Je ne voulais pas que tu meures
Je ne voulais pas que tu meures. Me croiras-tu un jour – peut-être ? Je ne voulais pas que tu meures. Et donc, tu ne devais pas naître. Je ne le voulais pas, crois-moi. Ils ne m’ont pas laissé le choix. Ils m’ont imposé leurs discours courts, leurs sermons longs, m’ont montré des schémas colorés, des photos et des échos, m’ont prouvé qu’ils avaient raison. M’ont assuré que j’avais tort. Puis t’ont extirpé de mon corps. Je n’ai rien décidé, crois-moi. Je ne voulais rien de tout ça.
Ton premier mot, c’était un cri. Comme si tu avais compris combien ce monde était pourri. Comme si tu avais crié putain sors-moi d’ici j’veux pas rester dans ce lit dégueulasse et dans ces couvertures qui grattent et dans cet endroit de merde qui pue la mort. Mais ils ne t’ont pas écouté. Ils ont dit félicitations, bravo madame, c’est un p’tit gars. Et ils t’ont collé dans mes bras.

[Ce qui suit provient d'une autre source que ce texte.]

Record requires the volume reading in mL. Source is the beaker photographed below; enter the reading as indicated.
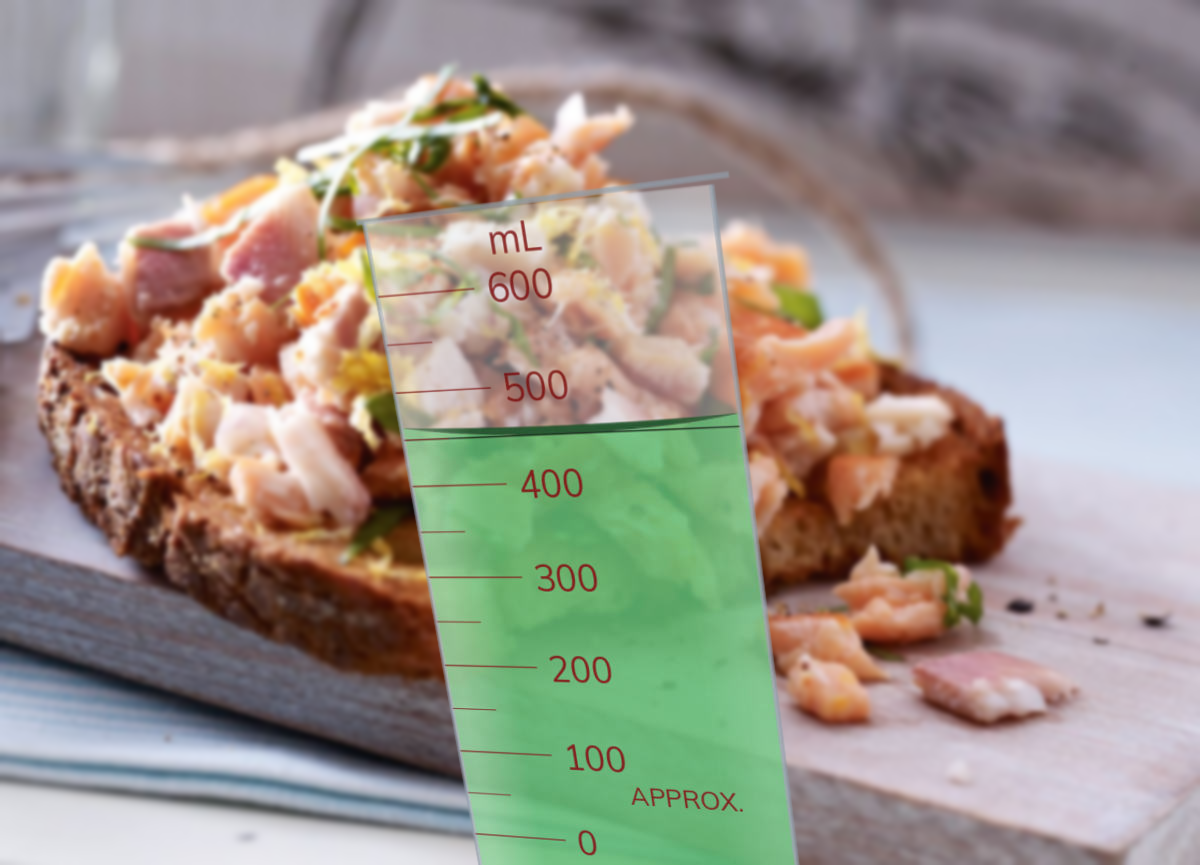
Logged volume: 450 mL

Ils ne m’ont pas laissée t’emmener. Tu étais trop petit, il paraît. Ils t’ont collé trois jours en serre. Je sais bien que tu as souffert. Et quand enfin ils t’ont rendu, tu ne criais même plus. Ils t’avaient bâillonné, écrasé, épuisé. Et puis tu étouffais. Il faisait chaud, si chaud, là-bas. Je voulais t’épargner tout ça. Je ne voulais pas... Pardonne-moi !
On est rentré à la maison. Tu étais si petit, si mignon. J’osais à peine te toucher. J’avais trop peur de te casser. Mais rien n'appaisait ta douleur, je sentais que tu avais peur. Et il faisait chaud, toujours chaud. Maman j’étouffe ici, ce monde immense, il m’écrase, moi, avec mes tout petits pieds, mes tout petits bras, mes toutes petites mains. Pourquoi tu m’as fait venir ici ? Sauve-moi de là putain !
Des gouttes de sueur perlaient à tes tempes, j’avais beau les essuyer. Elles revenaient sans cesse, et faisaient comme des larmes énormes sur tes toutes petites joues. Ils disent que je suis folle à lier. Mais toi tu sais. Toi, tu le sais… Que je n’ai fait que te sauver. Je t’ai allongé, bien au frais. Tu ne seras plus en sueur. Tu n’auras plus peur. Je t’ai couché près des sorbets. Je sais que tu aimes leur couleur. Je suis désolée, mon bébé. Je ne voulais pas que tu meures.